- _What is being asked_: Reproduce the records below exactly as they appear, omitting any pictures they contain.
··· Input records
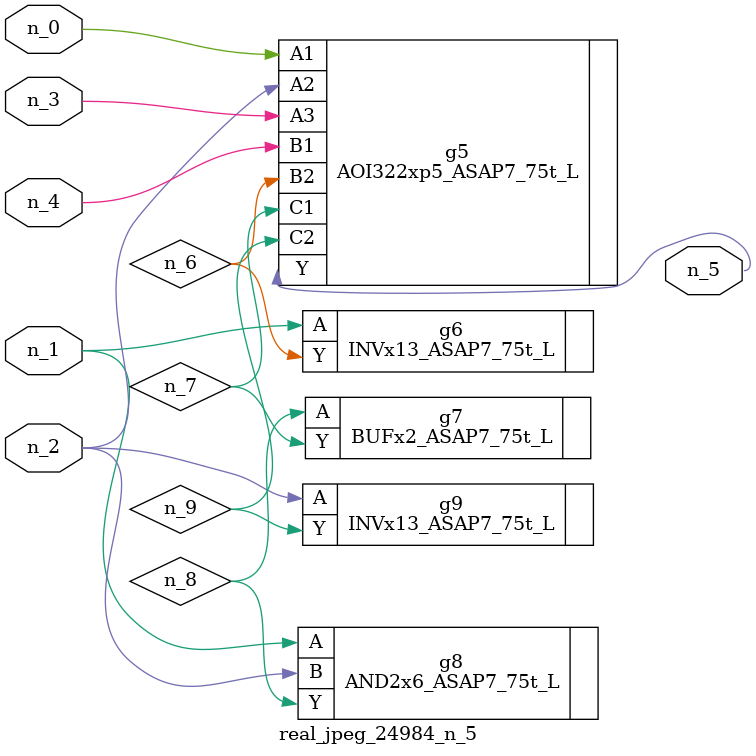
<source format=v>
module real_jpeg_24984_n_5 (n_4, n_0, n_1, n_2, n_3, n_5);

input n_4;
input n_0;
input n_1;
input n_2;
input n_3;

output n_5;

wire n_8;
wire n_6;
wire n_7;
wire n_9;

AOI322xp5_ASAP7_75t_L g5 ( 
.A1(n_0),
.A2(n_2),
.A3(n_3),
.B1(n_4),
.B2(n_6),
.C1(n_7),
.C2(n_9),
.Y(n_5)
);

INVx13_ASAP7_75t_L g6 ( 
.A(n_1),
.Y(n_6)
);

AND2x6_ASAP7_75t_L g8 ( 
.A(n_1),
.B(n_2),
.Y(n_8)
);

INVx13_ASAP7_75t_L g9 ( 
.A(n_2),
.Y(n_9)
);

BUFx2_ASAP7_75t_L g7 ( 
.A(n_8),
.Y(n_7)
);


endmodule
</source>
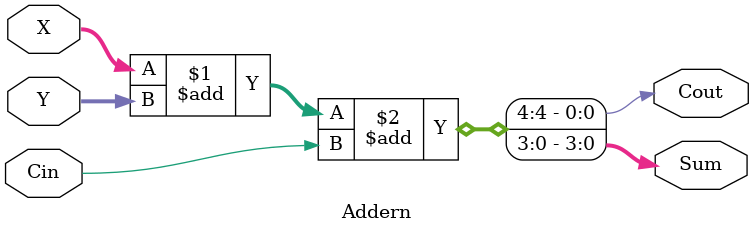
<source format=sv>

`default_nettype none

// A multi-bit adder
module Addern (Cin, X, Y, Sum, Cout);
    parameter n = 4;

    input  logic         Cin;
    input  logic [n-1:0] X, Y;
    output logic [n-1:0] Sum;
    output logic         Cout;

    assign {Cout, Sum} = X + Y + Cin;

endmodule

</source>
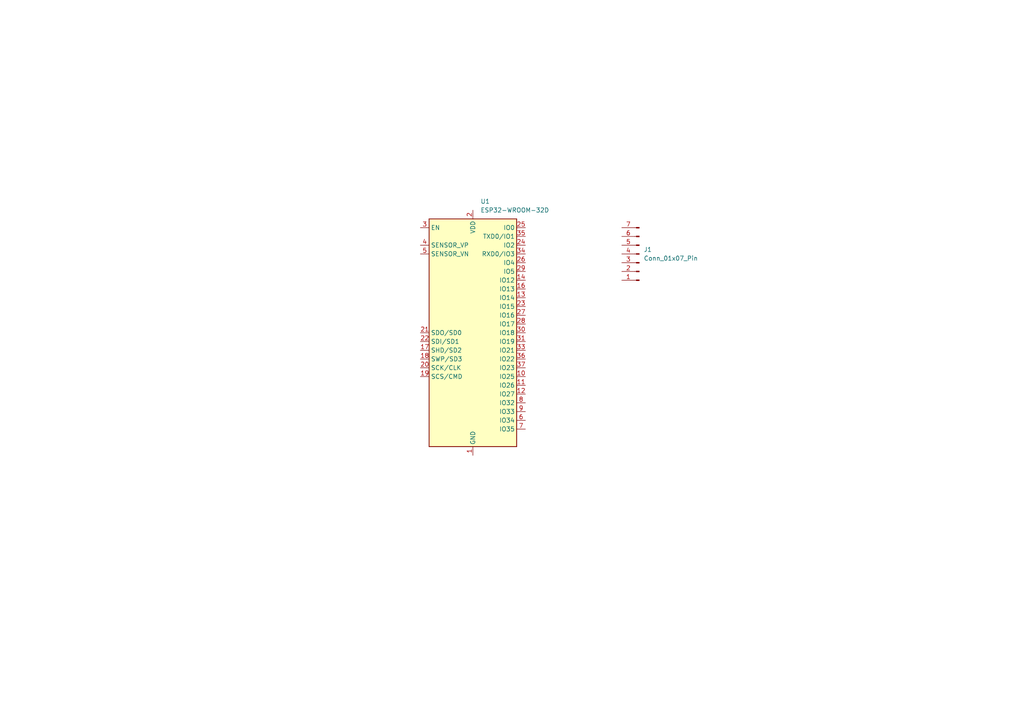
<source format=kicad_sch>
(kicad_sch (version 20230121) (generator eeschema)

  (uuid 1173c0ee-38da-42ed-b1c2-2975e35dc913)

  (paper "A4")

  


  (symbol (lib_id "Connector:Conn_01x07_Pin") (at 185.42 73.66 180) (unit 1)
    (in_bom yes) (on_board yes) (dnp no) (fields_autoplaced)
    (uuid 401da0a5-9a88-4655-95ea-2756bb23b06f)
    (property "Reference" "J1" (at 186.69 72.39 0)
      (effects (font (size 1.27 1.27)) (justify right))
    )
    (property "Value" "Conn_01x07_Pin" (at 186.69 74.93 0)
      (effects (font (size 1.27 1.27)) (justify right))
    )
    (property "Footprint" "" (at 185.42 73.66 0)
      (effects (font (size 1.27 1.27)) hide)
    )
    (property "Datasheet" "~" (at 185.42 73.66 0)
      (effects (font (size 1.27 1.27)) hide)
    )
    (pin "7" (uuid e3ceb133-b3ad-4c12-980c-15060912e39c))
    (pin "3" (uuid 4d98e240-1958-4859-b456-a6a52f48670c))
    (pin "4" (uuid a79d7b50-b74d-45b7-9483-f50ea0d37ba5))
    (pin "1" (uuid fb381ae7-b782-42dc-9240-65325a0da0ae))
    (pin "5" (uuid 6329f7af-60fe-42a5-81f0-b00e43db7869))
    (pin "2" (uuid 10672ce8-379f-4bee-9bc8-906c813d36f2))
    (pin "6" (uuid c3a4cb21-2212-4f27-a95f-bb85e6a9a8b8))
    (instances
      (project "esp32-cube"
        (path "/1173c0ee-38da-42ed-b1c2-2975e35dc913"
          (reference "J1") (unit 1)
        )
      )
    )
  )

  (symbol (lib_id "RF_Module:ESP32-WROOM-32D") (at 137.16 96.52 0) (unit 1)
    (in_bom yes) (on_board yes) (dnp no) (fields_autoplaced)
    (uuid 87247036-121d-4bed-9977-020e04674c9b)
    (property "Reference" "U1" (at 139.3541 58.42 0)
      (effects (font (size 1.27 1.27)) (justify left))
    )
    (property "Value" "ESP32-WROOM-32D" (at 139.3541 60.96 0)
      (effects (font (size 1.27 1.27)) (justify left))
    )
    (property "Footprint" "RF_Module:ESP32-WROOM-32D" (at 153.67 130.81 0)
      (effects (font (size 1.27 1.27)) hide)
    )
    (property "Datasheet" "https://www.espressif.com/sites/default/files/documentation/esp32-wroom-32d_esp32-wroom-32u_datasheet_en.pdf" (at 129.54 95.25 0)
      (effects (font (size 1.27 1.27)) hide)
    )
    (pin "15" (uuid ca7789ef-3cf1-45e7-b934-686dda904857))
    (pin "24" (uuid a359aa04-0e56-454d-8b3f-3096122532ee))
    (pin "11" (uuid 7fc93640-c1b4-463c-a637-0099d257a155))
    (pin "13" (uuid 5daa4aeb-6529-41a2-8430-5e5c6327f86f))
    (pin "7" (uuid 1d88667a-0753-4d06-8bd2-da51fb5d52ad))
    (pin "30" (uuid 647ab0ea-7543-4a8b-9619-7967c254de33))
    (pin "33" (uuid 1589d12a-7234-458f-b69a-26a782168843))
    (pin "12" (uuid 2ffe1d29-2257-41e0-945f-c9ea911a4cf3))
    (pin "34" (uuid d2c4214e-c2c8-4c72-b5a1-778c309d95aa))
    (pin "17" (uuid 475c756e-5aeb-4ea8-a8ad-9163db1fe0f3))
    (pin "32" (uuid 26f2199e-7519-4e2b-bbbd-3e9ba8aa93b3))
    (pin "27" (uuid 42d3ba2d-461d-422d-905e-b511a6c377ef))
    (pin "29" (uuid 2cc3f94d-7d67-41d9-ab29-cddf1c99c302))
    (pin "18" (uuid d3ab0bef-b72f-4380-8bab-aa901c894b58))
    (pin "9" (uuid 82267143-be6c-4fcb-a684-f3e088986eeb))
    (pin "2" (uuid ade41f40-35bd-429f-8c00-bd7428549d5a))
    (pin "22" (uuid 996c2bfc-05c2-45c7-9604-becba2aa49d1))
    (pin "28" (uuid 42833181-b11b-4980-a3b3-57ecb086622d))
    (pin "37" (uuid 2cff37e8-47f7-4364-ba60-624f00efabd0))
    (pin "6" (uuid 9e8fe310-7452-4d33-a416-0690cc6e6e37))
    (pin "35" (uuid 9749f4f5-80af-41df-af5d-2bd9a8bbc024))
    (pin "31" (uuid b1facded-68cb-440c-abbd-0cf51fcecebf))
    (pin "19" (uuid 7a06d531-83b6-4439-afbc-e2ec0b55aa66))
    (pin "3" (uuid 76847101-2c6f-4c2d-8952-a2a46b9fd5e7))
    (pin "5" (uuid 1d1e2a6e-bf87-4783-a1c9-7519887b4e5e))
    (pin "8" (uuid 7e52a80d-f218-43cf-a6c6-5a8546984b4c))
    (pin "26" (uuid 3c82ebfd-c5f2-4baa-8335-21bf6f55dac3))
    (pin "20" (uuid 1e7f4f49-a234-4d76-a8d0-ac2efc615d2c))
    (pin "10" (uuid 76466600-f252-4e0c-916c-f000ab4268d1))
    (pin "23" (uuid a55302f9-419f-4070-a3d8-878fe843b78f))
    (pin "25" (uuid 8cbdcdd1-4717-4ff6-b0e4-70b0da90b788))
    (pin "39" (uuid d0374b41-aaa9-4de8-a091-96a2a66b67cf))
    (pin "4" (uuid b5261088-6c92-40e0-b578-b4334a03e5cc))
    (pin "21" (uuid ffb49c54-16b7-4c1f-ad03-0400189d5840))
    (pin "38" (uuid 7d7b0e58-1bd1-427b-bea5-bb8c6b4d7385))
    (pin "1" (uuid 0d4cc2fe-59ab-4f51-acf9-f9782be08851))
    (pin "16" (uuid 88e2e581-b036-4e7d-9782-37614b1880b4))
    (pin "14" (uuid 9ff2113e-6b93-403a-8a1d-7becc420dee9))
    (pin "36" (uuid 8bb18644-edcb-44a8-af80-21768fd751eb))
    (instances
      (project "esp32-cube"
        (path "/1173c0ee-38da-42ed-b1c2-2975e35dc913"
          (reference "U1") (unit 1)
        )
      )
    )
  )

  (sheet_instances
    (path "/" (page "1"))
  )
)

</source>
······
- _Solution to this problem_:
<source format=v>
module real_jpeg_24984_n_5 (n_4, n_0, n_1, n_2, n_3, n_5);

input n_4;
input n_0;
input n_1;
input n_2;
input n_3;

output n_5;

wire n_8;
wire n_6;
wire n_7;
wire n_9;

AOI322xp5_ASAP7_75t_L g5 ( 
.A1(n_0),
.A2(n_2),
.A3(n_3),
.B1(n_4),
.B2(n_6),
.C1(n_7),
.C2(n_9),
.Y(n_5)
);

INVx13_ASAP7_75t_L g6 ( 
.A(n_1),
.Y(n_6)
);

AND2x6_ASAP7_75t_L g8 ( 
.A(n_1),
.B(n_2),
.Y(n_8)
);

INVx13_ASAP7_75t_L g9 ( 
.A(n_2),
.Y(n_9)
);

BUFx2_ASAP7_75t_L g7 ( 
.A(n_8),
.Y(n_7)
);


endmodule
</source>
<source format=sv>

`default_nettype none

// A multi-bit adder
module Addern (Cin, X, Y, Sum, Cout);
    parameter n = 4;

    input  logic         Cin;
    input  logic [n-1:0] X, Y;
    output logic [n-1:0] Sum;
    output logic         Cout;

    assign {Cout, Sum} = X + Y + Cin;

endmodule

</source>
<source format=kicad_sch>
(kicad_sch (version 20230121) (generator eeschema)

  (uuid 1173c0ee-38da-42ed-b1c2-2975e35dc913)

  (paper "A4")

  


  (symbol (lib_id "Connector:Conn_01x07_Pin") (at 185.42 73.66 180) (unit 1)
    (in_bom yes) (on_board yes) (dnp no) (fields_autoplaced)
    (uuid 401da0a5-9a88-4655-95ea-2756bb23b06f)
    (property "Reference" "J1" (at 186.69 72.39 0)
      (effects (font (size 1.27 1.27)) (justify right))
    )
    (property "Value" "Conn_01x07_Pin" (at 186.69 74.93 0)
      (effects (font (size 1.27 1.27)) (justify right))
    )
    (property "Footprint" "" (at 185.42 73.66 0)
      (effects (font (size 1.27 1.27)) hide)
    )
    (property "Datasheet" "~" (at 185.42 73.66 0)
      (effects (font (size 1.27 1.27)) hide)
    )
    (pin "7" (uuid e3ceb133-b3ad-4c12-980c-15060912e39c))
    (pin "3" (uuid 4d98e240-1958-4859-b456-a6a52f48670c))
    (pin "4" (uuid a79d7b50-b74d-45b7-9483-f50ea0d37ba5))
    (pin "1" (uuid fb381ae7-b782-42dc-9240-65325a0da0ae))
    (pin "5" (uuid 6329f7af-60fe-42a5-81f0-b00e43db7869))
    (pin "2" (uuid 10672ce8-379f-4bee-9bc8-906c813d36f2))
    (pin "6" (uuid c3a4cb21-2212-4f27-a95f-bb85e6a9a8b8))
    (instances
      (project "esp32-cube"
        (path "/1173c0ee-38da-42ed-b1c2-2975e35dc913"
          (reference "J1") (unit 1)
        )
      )
    )
  )

  (symbol (lib_id "RF_Module:ESP32-WROOM-32D") (at 137.16 96.52 0) (unit 1)
    (in_bom yes) (on_board yes) (dnp no) (fields_autoplaced)
    (uuid 87247036-121d-4bed-9977-020e04674c9b)
    (property "Reference" "U1" (at 139.3541 58.42 0)
      (effects (font (size 1.27 1.27)) (justify left))
    )
    (property "Value" "ESP32-WROOM-32D" (at 139.3541 60.96 0)
      (effects (font (size 1.27 1.27)) (justify left))
    )
    (property "Footprint" "RF_Module:ESP32-WROOM-32D" (at 153.67 130.81 0)
      (effects (font (size 1.27 1.27)) hide)
    )
    (property "Datasheet" "https://www.espressif.com/sites/default/files/documentation/esp32-wroom-32d_esp32-wroom-32u_datasheet_en.pdf" (at 129.54 95.25 0)
      (effects (font (size 1.27 1.27)) hide)
    )
    (pin "15" (uuid ca7789ef-3cf1-45e7-b934-686dda904857))
    (pin "24" (uuid a359aa04-0e56-454d-8b3f-3096122532ee))
    (pin "11" (uuid 7fc93640-c1b4-463c-a637-0099d257a155))
    (pin "13" (uuid 5daa4aeb-6529-41a2-8430-5e5c6327f86f))
    (pin "7" (uuid 1d88667a-0753-4d06-8bd2-da51fb5d52ad))
    (pin "30" (uuid 647ab0ea-7543-4a8b-9619-7967c254de33))
    (pin "33" (uuid 1589d12a-7234-458f-b69a-26a782168843))
    (pin "12" (uuid 2ffe1d29-2257-41e0-945f-c9ea911a4cf3))
    (pin "34" (uuid d2c4214e-c2c8-4c72-b5a1-778c309d95aa))
    (pin "17" (uuid 475c756e-5aeb-4ea8-a8ad-9163db1fe0f3))
    (pin "32" (uuid 26f2199e-7519-4e2b-bbbd-3e9ba8aa93b3))
    (pin "27" (uuid 42d3ba2d-461d-422d-905e-b511a6c377ef))
    (pin "29" (uuid 2cc3f94d-7d67-41d9-ab29-cddf1c99c302))
    (pin "18" (uuid d3ab0bef-b72f-4380-8bab-aa901c894b58))
    (pin "9" (uuid 82267143-be6c-4fcb-a684-f3e088986eeb))
    (pin "2" (uuid ade41f40-35bd-429f-8c00-bd7428549d5a))
    (pin "22" (uuid 996c2bfc-05c2-45c7-9604-becba2aa49d1))
    (pin "28" (uuid 42833181-b11b-4980-a3b3-57ecb086622d))
    (pin "37" (uuid 2cff37e8-47f7-4364-ba60-624f00efabd0))
    (pin "6" (uuid 9e8fe310-7452-4d33-a416-0690cc6e6e37))
    (pin "35" (uuid 9749f4f5-80af-41df-af5d-2bd9a8bbc024))
    (pin "31" (uuid b1facded-68cb-440c-abbd-0cf51fcecebf))
    (pin "19" (uuid 7a06d531-83b6-4439-afbc-e2ec0b55aa66))
    (pin "3" (uuid 76847101-2c6f-4c2d-8952-a2a46b9fd5e7))
    (pin "5" (uuid 1d1e2a6e-bf87-4783-a1c9-7519887b4e5e))
    (pin "8" (uuid 7e52a80d-f218-43cf-a6c6-5a8546984b4c))
    (pin "26" (uuid 3c82ebfd-c5f2-4baa-8335-21bf6f55dac3))
    (pin "20" (uuid 1e7f4f49-a234-4d76-a8d0-ac2efc615d2c))
    (pin "10" (uuid 76466600-f252-4e0c-916c-f000ab4268d1))
    (pin "23" (uuid a55302f9-419f-4070-a3d8-878fe843b78f))
    (pin "25" (uuid 8cbdcdd1-4717-4ff6-b0e4-70b0da90b788))
    (pin "39" (uuid d0374b41-aaa9-4de8-a091-96a2a66b67cf))
    (pin "4" (uuid b5261088-6c92-40e0-b578-b4334a03e5cc))
    (pin "21" (uuid ffb49c54-16b7-4c1f-ad03-0400189d5840))
    (pin "38" (uuid 7d7b0e58-1bd1-427b-bea5-bb8c6b4d7385))
    (pin "1" (uuid 0d4cc2fe-59ab-4f51-acf9-f9782be08851))
    (pin "16" (uuid 88e2e581-b036-4e7d-9782-37614b1880b4))
    (pin "14" (uuid 9ff2113e-6b93-403a-8a1d-7becc420dee9))
    (pin "36" (uuid 8bb18644-edcb-44a8-af80-21768fd751eb))
    (instances
      (project "esp32-cube"
        (path "/1173c0ee-38da-42ed-b1c2-2975e35dc913"
          (reference "U1") (unit 1)
        )
      )
    )
  )

  (sheet_instances
    (path "/" (page "1"))
  )
)

</source>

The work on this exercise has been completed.